One of my favorite underrated actors is the great David Strathairn. The 53-year-old San Francisco native has more than 100 acting credits and continues to surprise. He's currently starring in the TV series Alphas on the SyFy network and brings a lot to a possibly conventional role. Strathairn has appeared in a good number of indie films and works frequently with John Sayles. He's also given memorable supporting performances in mainstream films like Sneakers, The River Wild, and A League of Their Own. He did excellent work in an interesting role on The Sopranos as Robert Wegler, a possible love interest for Carmela. While the writers gave that guy an unfair send-off, he made a distinct impression. I've been admiring Strathairn's work for a long time, so it was refreshing to see him get an Oscar nomination for his lead role in Good Night, and Good Luck. He'll appear next as Secretary of State William Seward in Steven Spielberg's Lincoln, and that part should bring even more interest on this veteran actor. My choices below offer a good starting point for exploring Strathairn's work, and these just represent a small portion of his excellent career.

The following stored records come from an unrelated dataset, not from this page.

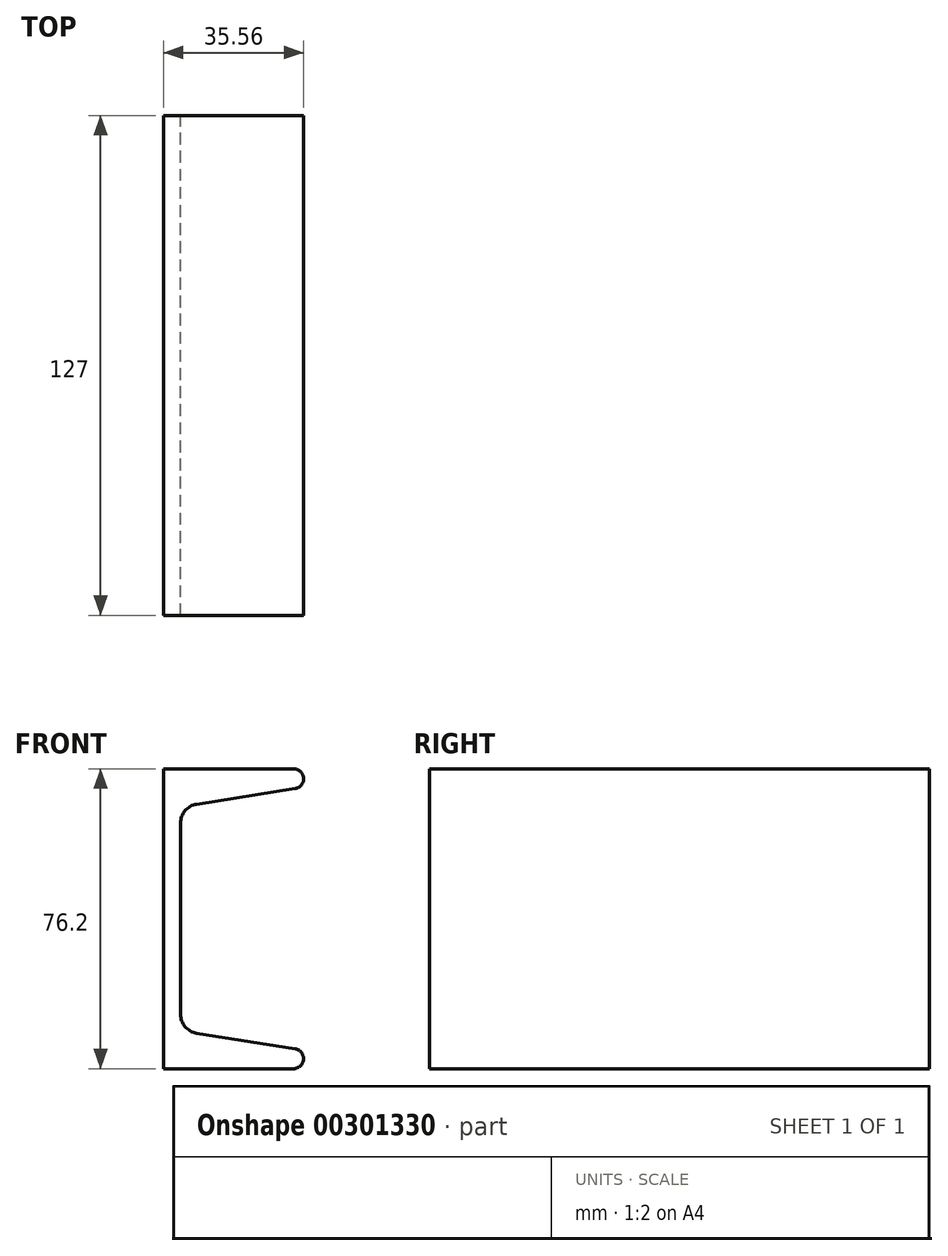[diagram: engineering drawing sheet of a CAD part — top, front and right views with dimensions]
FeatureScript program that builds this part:
annotation { "Feature Type Name" : "Feature", "Feature Type Description" : "" }
export const myFeature = defineFeature(function(context is Context, id is Id, definition is map)
    precondition{}
    {
        {
            var Q0;
            Q0=qCreatedBy(makeId("Front.planeOp"),FACE);
            var sketch = newSketch(context, id + "F0", { "sketchPlane" : qUnion([Q0])});
            skLineSegment(sketch, "E0", {"start": v(-72.9, 38.1) * mm, "end": v(-72.9, 0) * mm});
            skLineSegment(sketch, "E1", {"start": v(-72.9, 38.1) * mm, "end": v(-39.87, 38.1) * mm});
            skLineSegment(sketch, "E2", {"start": v(-39.48, 33.05) * mm, "end": v(-64.48, 29.1) * mm});
            skLineSegment(sketch, "E3", {"start": v(-68.58, 24.3) * mm, "end": v(-68.58, 0) * mm});
            skPoint(sketch, "E4.visualSharp", {"position": v(-7.6, 38.1) * mm});
            skArc(sketch, "E4.filletArc", {"start": v(-39.48, 33.05) * mm, "mid": v(-37.34, 35.76) * mm, "end": v(-39.87, 38.1) * mm});
            skPoint(sketch, "E5.visualSharp", {"position": v(-68.58, 28.44) * mm});
            skArc(sketch, "E5.filletArc", {"start": v(-64.48, 29.1) * mm, "mid": v(-67.41, 27.45) * mm, "end": v(-68.58, 24.3) * mm});
            skArc(sketch, "E6.MirrorCS", {"start": v(-64.48, -29.1) * mm, "mid": v(-67.41, -27.45) * mm, "end": v(-68.58, -24.3) * mm});
            skArc(sketch, "E7.MirrorCS", {"start": v(-39.48, -33.05) * mm, "mid": v(-37.34, -35.76) * mm, "end": v(-39.87, -38.1) * mm});
            skPoint(sketch, "E8.MirrorP", {"position": v(-7.6, -38.1) * mm});
            skLineSegment(sketch, "E9.MirrorCS", {"start": v(-68.58, -24.3) * mm, "end": v(-68.58, 0) * mm});
            skPoint(sketch, "E10.MirrorP", {"position": v(-68.58, -28.44) * mm});
            skLineSegment(sketch, "E11.MirrorCS", {"start": v(-39.48, -33.05) * mm, "end": v(-64.48, -29.1) * mm});
            skLineSegment(sketch, "E12.MirrorCS", {"start": v(-72.9, -38.1) * mm, "end": v(-72.9, 0) * mm});
            skLineSegment(sketch, "E13.MirrorCS", {"start": v(-72.9, -38.1) * mm, "end": v(-39.87, -38.1) * mm});
            skSolve(sketch);
        }
        {
            var Q0;
            Q0 = qSketchRegion(id + "F0", true);
            extrude(context, id + "F1", {"entities" : qUnion([Q0]), "endBound" : BoundingType.SYMMETRIC, "depth" : 127 * mm});
        }
    });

Honorable Mention: Noah Vosen in The Bourne Ultimatum (2007)
Straitharn's supporting role in the third Jason Bourne film is a perfect example of the type of mainstream role where he excels. He brings weight to the stock character of the government bureaucrat who will do anything to protect his interests. Vosen has no problem giving orders to kill anyone who poses a threat. The reason he's such an effective character is because Straitharn underplays his villainous intentions. It's clear that he's hiding something, but he doesn't immediately scream "bad guy" like Brian Cox or Chris Cooper. I'd love to see him to mix in more roles of this type with lead parts in indie films once Alphas is inevitably cancelled.
5. Rennie in Passion Fish (1992)
One of John Sayles' forgotten films is the wonderful little drama Passion Fish, which chronicles the return of a soap opera actress to her hometown in Louisiana after a crippling car accident. Strathairn plays a smaller role as Rennie, a local who starts a relationship with Mary McDonnell's lead character May-Alice. He's completely believable as a small-town guy who represents her earlier life. McDonnell and Strathairn have excellent chemistry and are an interesting couple. The acting is excellent across the board, particularly from Alfre Woodard as a nurse dealing with May-Alice's demanding personality.
4. Pierce Morehouse Patchett in L.A. Confidential (1997)
When I think of the right actor to play a slimy pornographer, the first name that crosses my mind is not David Strathairn. That makes his success in this role even more remarkable. Sporting a thin mustache and dapper clothes, Patchett isn't the typical heavy that might see in a crime film. He's involved in nefarious activities like prostitution, but he isn't the man pulling the strings behind the scenes. Instead, he's a clever guy who's working solely for his own ends. In just a few scenes, Strathairn conveys that approach with style and makes Patchett a memorable character in a movie filled with them.
3. Eddie Cicotte in Eight Men Out (1988)
John Sayles' adaptation of Eliot Asinof's book about the Black Sox scandal includes a strong cast of young talents early in their careers. John Cusack, Charlie Sheen, D.B. Sweeney, Michael Rooker, and others play the Chicago White Sox players banned after the 1919 World Series. Strathairn plays Eddie Cicotte, a starting pitcher who throws several games after being stiffed by the cheap owners. He's just part of the ensemble cast but stands out as one of the most interesting characters. Although his behavior in not giving his best is sad, we understand the conditions that push him to compromise his integrity.
2. Edward R. Murrow in Good Night, and Good Luck (2005)
This performance could easily be my top pick and is Strathairn's most recognizable performance. The George Clooney film is an actors' movie and takes a subdued approach to the conflict between Murrow and Joseph McCarthy. Its stunning black-and-white cinematography provides just the right tone for the period. Strathairn does a great job as the lead and shows the difficulties faced by the famous journalist when he battled the nasty senator. It's a remarkable movie that remains underrated despite the six Oscar nominations.
1. Joe Gastineau in Limbo (1999)
I'm a huge John Sayles fan, so it says a lot when I proclaim Limbo as my favorite of his films. It portrays a believable Alaskan community that's struggling to stay afloat, then morphs into a personal tale of survival. Strathairn is brilliant as Joe Gastineau, a worn-down handyman who's still dealing with tragic events that happened a long time ago. He starts a relationship with Donna (Mary Elizabeth Mastrantonio), a single mom who sings at a local bar. She's struggling to raise her teenage daughter Noelle (Vanessa Martinez) and keep her career afloat. Along with Joe, they form an interesting trio who bond while trying to stay alive. The slow-moving story works because the actors create engaging individuals. Strathairn sells the reluctant side of Joe that's only grown during the recent years. He needs Donna as much as she needs him, and this bond only grows when they're facing dire consequences.